市場では「SQ通過でアク抜け」という表現も使われた。
2024年~2025年 半導体相場とメジャーSQ
最近の日本市場では、半導体関連株の影響力が極めて大きくなっている。
特に、
東京エレクトロン
アドバンテスト
ソフトバンクグループ
ファーストリテイリング
などの日経平均寄与度が高い銘柄が、指数を大きく動かしている。
そのため、メジャーSQ前後では、これら値がさ株への先物絡みの売買が集中しやすい。
2024年から2025年にかけては、AIブームによる半導体株高もあり、SQ前後に日経平均が数百円単位で乱高下するケースが増えた。

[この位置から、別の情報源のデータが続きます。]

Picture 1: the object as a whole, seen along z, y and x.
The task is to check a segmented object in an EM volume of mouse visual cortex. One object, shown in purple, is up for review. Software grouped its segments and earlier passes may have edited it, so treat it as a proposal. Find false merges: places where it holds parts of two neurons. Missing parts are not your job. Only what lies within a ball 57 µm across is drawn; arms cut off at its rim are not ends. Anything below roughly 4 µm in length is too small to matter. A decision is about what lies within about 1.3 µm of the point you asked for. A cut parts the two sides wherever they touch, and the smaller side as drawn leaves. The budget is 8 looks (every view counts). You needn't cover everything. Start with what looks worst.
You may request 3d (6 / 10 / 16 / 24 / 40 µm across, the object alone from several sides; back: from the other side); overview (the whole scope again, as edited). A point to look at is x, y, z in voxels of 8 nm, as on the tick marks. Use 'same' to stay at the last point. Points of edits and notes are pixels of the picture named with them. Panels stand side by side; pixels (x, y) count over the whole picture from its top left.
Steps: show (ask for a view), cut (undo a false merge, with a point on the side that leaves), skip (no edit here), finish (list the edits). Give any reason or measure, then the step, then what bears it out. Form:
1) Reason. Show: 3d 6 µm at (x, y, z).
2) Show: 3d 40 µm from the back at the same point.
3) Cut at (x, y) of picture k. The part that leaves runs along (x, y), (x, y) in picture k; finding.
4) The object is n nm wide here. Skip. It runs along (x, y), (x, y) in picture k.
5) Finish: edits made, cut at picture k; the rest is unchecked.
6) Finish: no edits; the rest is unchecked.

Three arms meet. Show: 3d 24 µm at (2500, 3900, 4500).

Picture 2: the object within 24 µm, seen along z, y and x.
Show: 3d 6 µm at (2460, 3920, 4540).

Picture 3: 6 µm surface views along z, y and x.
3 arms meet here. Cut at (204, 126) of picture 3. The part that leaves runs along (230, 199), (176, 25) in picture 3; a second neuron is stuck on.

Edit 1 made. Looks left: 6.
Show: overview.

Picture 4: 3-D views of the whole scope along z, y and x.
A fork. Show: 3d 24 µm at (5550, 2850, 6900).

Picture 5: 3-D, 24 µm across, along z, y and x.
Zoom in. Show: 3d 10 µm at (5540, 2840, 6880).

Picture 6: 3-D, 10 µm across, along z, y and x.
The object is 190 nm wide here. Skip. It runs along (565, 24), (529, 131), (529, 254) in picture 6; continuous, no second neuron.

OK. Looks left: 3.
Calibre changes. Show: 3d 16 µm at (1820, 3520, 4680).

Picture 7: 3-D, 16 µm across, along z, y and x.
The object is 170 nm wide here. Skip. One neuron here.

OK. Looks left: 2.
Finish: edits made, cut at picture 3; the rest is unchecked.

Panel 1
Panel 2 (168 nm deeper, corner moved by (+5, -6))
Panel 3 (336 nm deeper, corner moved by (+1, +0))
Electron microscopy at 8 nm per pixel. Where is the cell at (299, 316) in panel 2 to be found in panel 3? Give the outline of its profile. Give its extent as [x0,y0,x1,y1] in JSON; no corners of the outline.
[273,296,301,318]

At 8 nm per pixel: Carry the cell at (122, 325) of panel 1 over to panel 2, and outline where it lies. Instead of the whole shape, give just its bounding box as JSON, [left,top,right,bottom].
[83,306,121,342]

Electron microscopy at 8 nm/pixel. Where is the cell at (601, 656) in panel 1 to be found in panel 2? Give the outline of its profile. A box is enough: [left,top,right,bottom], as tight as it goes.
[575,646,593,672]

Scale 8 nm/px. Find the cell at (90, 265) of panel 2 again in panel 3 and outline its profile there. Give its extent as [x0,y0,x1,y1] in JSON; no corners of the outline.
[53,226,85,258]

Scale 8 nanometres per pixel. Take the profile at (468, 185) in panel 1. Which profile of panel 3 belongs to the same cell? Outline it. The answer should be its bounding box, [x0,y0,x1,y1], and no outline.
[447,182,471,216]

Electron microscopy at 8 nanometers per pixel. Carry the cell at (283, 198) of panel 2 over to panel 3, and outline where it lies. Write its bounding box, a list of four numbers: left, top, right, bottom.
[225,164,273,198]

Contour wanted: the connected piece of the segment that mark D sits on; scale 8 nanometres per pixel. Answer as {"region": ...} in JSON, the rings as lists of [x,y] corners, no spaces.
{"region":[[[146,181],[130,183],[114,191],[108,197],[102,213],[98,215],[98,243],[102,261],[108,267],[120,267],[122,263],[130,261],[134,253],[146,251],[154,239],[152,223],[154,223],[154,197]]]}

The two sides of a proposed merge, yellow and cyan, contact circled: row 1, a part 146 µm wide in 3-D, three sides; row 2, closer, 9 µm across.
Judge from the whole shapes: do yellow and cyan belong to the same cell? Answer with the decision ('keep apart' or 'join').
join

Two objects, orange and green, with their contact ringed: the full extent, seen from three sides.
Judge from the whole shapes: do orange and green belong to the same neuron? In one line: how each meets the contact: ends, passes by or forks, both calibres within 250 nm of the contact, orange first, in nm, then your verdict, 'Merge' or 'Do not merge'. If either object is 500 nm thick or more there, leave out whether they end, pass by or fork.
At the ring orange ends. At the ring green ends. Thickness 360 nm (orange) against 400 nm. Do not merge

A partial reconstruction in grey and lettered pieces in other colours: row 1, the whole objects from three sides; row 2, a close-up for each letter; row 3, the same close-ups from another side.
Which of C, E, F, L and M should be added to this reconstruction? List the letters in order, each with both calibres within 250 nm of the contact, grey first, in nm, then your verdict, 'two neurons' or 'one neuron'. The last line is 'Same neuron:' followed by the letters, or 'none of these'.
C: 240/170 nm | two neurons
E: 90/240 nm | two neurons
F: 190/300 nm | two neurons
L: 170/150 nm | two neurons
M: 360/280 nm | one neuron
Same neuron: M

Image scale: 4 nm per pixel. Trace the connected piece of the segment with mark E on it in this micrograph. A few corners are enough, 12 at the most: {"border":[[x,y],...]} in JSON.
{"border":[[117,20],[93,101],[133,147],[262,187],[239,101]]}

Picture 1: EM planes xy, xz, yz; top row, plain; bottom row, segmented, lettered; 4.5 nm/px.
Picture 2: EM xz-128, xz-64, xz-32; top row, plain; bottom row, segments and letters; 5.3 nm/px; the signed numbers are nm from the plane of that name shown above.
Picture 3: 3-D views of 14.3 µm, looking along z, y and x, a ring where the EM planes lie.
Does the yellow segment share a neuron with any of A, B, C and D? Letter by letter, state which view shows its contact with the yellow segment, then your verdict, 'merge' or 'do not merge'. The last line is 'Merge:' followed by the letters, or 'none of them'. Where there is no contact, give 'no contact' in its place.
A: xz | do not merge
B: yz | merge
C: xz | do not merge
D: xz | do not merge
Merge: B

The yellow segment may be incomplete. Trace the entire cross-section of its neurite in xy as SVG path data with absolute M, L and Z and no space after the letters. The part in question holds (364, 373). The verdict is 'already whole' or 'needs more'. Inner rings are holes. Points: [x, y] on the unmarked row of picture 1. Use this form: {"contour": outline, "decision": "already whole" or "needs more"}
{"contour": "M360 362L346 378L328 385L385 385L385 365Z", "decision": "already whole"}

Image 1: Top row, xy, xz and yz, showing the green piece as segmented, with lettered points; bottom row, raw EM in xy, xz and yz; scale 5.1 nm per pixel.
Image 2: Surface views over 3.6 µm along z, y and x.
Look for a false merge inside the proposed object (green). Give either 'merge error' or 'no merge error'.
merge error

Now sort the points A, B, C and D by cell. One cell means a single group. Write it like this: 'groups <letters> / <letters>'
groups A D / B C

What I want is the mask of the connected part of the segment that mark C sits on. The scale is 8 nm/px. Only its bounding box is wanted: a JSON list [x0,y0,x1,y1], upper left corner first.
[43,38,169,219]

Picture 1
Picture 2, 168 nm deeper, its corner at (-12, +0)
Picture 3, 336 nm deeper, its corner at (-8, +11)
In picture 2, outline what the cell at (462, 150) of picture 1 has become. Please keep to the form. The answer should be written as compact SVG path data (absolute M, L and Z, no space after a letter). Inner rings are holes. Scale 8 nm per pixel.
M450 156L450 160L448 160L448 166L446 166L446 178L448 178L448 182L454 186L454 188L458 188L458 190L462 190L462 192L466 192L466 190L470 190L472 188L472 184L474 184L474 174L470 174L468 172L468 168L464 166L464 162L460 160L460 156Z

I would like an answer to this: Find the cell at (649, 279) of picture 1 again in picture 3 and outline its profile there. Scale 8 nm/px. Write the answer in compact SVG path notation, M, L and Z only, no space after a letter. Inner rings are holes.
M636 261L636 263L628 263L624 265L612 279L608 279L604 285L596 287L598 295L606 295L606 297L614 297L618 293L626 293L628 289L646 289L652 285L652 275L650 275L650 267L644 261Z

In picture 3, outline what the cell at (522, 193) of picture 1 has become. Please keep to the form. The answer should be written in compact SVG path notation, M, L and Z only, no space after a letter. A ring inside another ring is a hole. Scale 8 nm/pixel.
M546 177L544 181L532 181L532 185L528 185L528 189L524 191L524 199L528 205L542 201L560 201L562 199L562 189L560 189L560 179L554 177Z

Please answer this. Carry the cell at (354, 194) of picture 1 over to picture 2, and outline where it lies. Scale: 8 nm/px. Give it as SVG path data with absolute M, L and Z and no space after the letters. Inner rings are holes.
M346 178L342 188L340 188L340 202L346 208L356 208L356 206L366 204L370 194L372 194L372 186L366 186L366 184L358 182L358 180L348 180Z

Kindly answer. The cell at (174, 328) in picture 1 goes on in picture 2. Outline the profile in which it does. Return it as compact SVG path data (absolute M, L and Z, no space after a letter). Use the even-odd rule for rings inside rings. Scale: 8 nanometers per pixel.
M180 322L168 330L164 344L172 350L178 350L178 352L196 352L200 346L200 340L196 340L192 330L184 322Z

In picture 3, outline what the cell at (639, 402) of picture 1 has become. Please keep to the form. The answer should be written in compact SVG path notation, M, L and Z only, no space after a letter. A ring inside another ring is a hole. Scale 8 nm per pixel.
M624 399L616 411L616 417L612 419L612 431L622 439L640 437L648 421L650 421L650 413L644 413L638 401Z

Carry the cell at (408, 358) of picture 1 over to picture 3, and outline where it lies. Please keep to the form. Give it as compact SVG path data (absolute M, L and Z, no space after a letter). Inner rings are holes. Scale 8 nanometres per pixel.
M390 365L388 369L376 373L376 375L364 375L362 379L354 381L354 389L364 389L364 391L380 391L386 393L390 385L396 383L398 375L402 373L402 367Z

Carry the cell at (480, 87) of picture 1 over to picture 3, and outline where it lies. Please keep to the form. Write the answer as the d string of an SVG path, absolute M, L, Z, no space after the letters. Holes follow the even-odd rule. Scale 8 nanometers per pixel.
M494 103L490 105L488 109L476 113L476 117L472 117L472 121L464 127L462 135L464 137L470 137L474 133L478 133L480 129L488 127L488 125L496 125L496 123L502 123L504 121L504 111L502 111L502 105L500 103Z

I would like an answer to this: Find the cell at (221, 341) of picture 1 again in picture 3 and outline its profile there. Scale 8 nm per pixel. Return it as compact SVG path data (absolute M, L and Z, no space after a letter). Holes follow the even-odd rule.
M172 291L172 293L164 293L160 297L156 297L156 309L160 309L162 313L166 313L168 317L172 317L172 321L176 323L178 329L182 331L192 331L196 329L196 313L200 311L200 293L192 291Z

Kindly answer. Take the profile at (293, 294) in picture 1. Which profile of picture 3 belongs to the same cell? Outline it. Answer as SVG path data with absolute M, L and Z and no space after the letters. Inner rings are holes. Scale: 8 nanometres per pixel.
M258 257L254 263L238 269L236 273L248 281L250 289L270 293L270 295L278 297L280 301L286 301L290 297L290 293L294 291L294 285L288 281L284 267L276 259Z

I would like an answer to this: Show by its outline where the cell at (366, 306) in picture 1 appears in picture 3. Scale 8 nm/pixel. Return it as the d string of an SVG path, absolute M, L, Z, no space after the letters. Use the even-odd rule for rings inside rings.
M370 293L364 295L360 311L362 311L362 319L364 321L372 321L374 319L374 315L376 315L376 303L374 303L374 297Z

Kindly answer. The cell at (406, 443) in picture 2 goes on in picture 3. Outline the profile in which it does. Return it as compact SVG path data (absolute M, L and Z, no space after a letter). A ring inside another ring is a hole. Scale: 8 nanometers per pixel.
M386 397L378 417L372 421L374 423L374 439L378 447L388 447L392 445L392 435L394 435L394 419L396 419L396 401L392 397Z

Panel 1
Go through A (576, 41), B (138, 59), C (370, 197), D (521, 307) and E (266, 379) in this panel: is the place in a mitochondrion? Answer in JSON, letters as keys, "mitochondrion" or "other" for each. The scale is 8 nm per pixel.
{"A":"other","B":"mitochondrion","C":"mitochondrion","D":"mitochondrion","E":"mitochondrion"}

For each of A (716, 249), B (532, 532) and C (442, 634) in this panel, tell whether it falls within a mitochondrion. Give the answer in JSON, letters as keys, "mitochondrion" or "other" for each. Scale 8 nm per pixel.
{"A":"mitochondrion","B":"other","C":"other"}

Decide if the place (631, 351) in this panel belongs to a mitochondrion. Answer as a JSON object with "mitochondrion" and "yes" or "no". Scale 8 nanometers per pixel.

特に海外勢は、日本株を「先物主導市場」として見ている側面が強い。
現物株というより、「日経平均そのもの」を売買対象としているのである。
その結果、メジャーSQ時には指数インパクトがさらに大きくなっている。
「幻のSQ」はなぜ起きるのか
過去のメジャーSQで繰り返し話題になったのが「幻のSQ」である。
これは、SQ値とその後の日経平均が大きく乖離する現象だ。
例えば、
SQ値が4万円
しかし日経平均は3万9500円台へ下落
というケースでは、「4万円は幻のSQだった」と言われる。
背景には、SQ算出時だけ特殊な注文が集中する事情がある。
機関投資家やヘッジファンドは、SQ値を有利な水準に誘導したい思惑を持つ。
そのため寄り付き時に大量注文が入り、一時的に価格が歪むのである。
つまりSQ値は、必ずしも市場の実力値ではない。
それでも市場参加者がSQ値を意識するのは、多くの投資家心理が集中する“節目”だからだ。
メジャーSQは市場心理を映す
過去のメジャーSQを振り返ると、そこには常に市場心理が色濃く表れている。
強気相場では、
SQへ向けた踏み上げ
コールオプション買い
先物主導の急騰
が起きやすい。
逆に弱気相場では、
ヘッジ売り
裁定解消売り
投げ売り
が加速する。
つまりメジャーSQは、「市場参加者の感情が最も激しく衝突する日」とも言える。
日経平均はデリバティブで動く時代へ
現在の日経平均は、企業業績だけで動いているわけではない。
先物、オプション、ETF、アルゴリズム取引、海外ヘッジファンド――こうした巨大資金が複雑に絡み合って価格形成が行われている。
メジャーSQは、その巨大な資金の流れが一気に表面化する瞬間だ。
過去を見ても、相場急変の背後にはSQ絡みの需給が存在していたケースが多い。
だからこそ、個人投資家も「SQはプロだけの話」と切り捨てるべきではない。
なぜ相場が急騰したのか。なぜ突然暴落したのか。その理由を理解するヒントが、メジャーSQには詰まっている。
日経平均を見るということは、単に株価を見るだけではない。巨大マネー同士の攻防を見ることでもある。
メジャーSQとは、その攻防が最も激しくなる“市場の決戦日”なのである。
まとめ
メジャーSQは単なる先物・オプションの決済日ではない。そこには海外ヘッジファンド、機関投資家、裁定取引業者、アルゴリズム取引など、巨大なマネーの思惑が集中している。
そのため、メジャーSQ前後の日経平均は通常とは異なる値動きを見せやすい。急騰や急落、寄り付きでの異常な売買、値がさ株主導の乱高下など、その背景には先物市場を中心とした巨大資金の攻防が存在している。
現在の株式市場は、単純な企業業績だけで動く時代ではなくなった。先物、オプション、ETF、裁定取引といったデリバティブ市場の影響力は年々強まっている。だからこそ、メジャーSQを理解することは、「なぜ相場が動いたのか」を読み解く大きなヒントになる。
日経平均を見るということは、単に株価を見るだけではない。その裏側で動く巨大マネーの流れを見ることでもある。メジャーSQとは、その巨大資金の攻防が最も表面化する“市場の決戦日”なのである。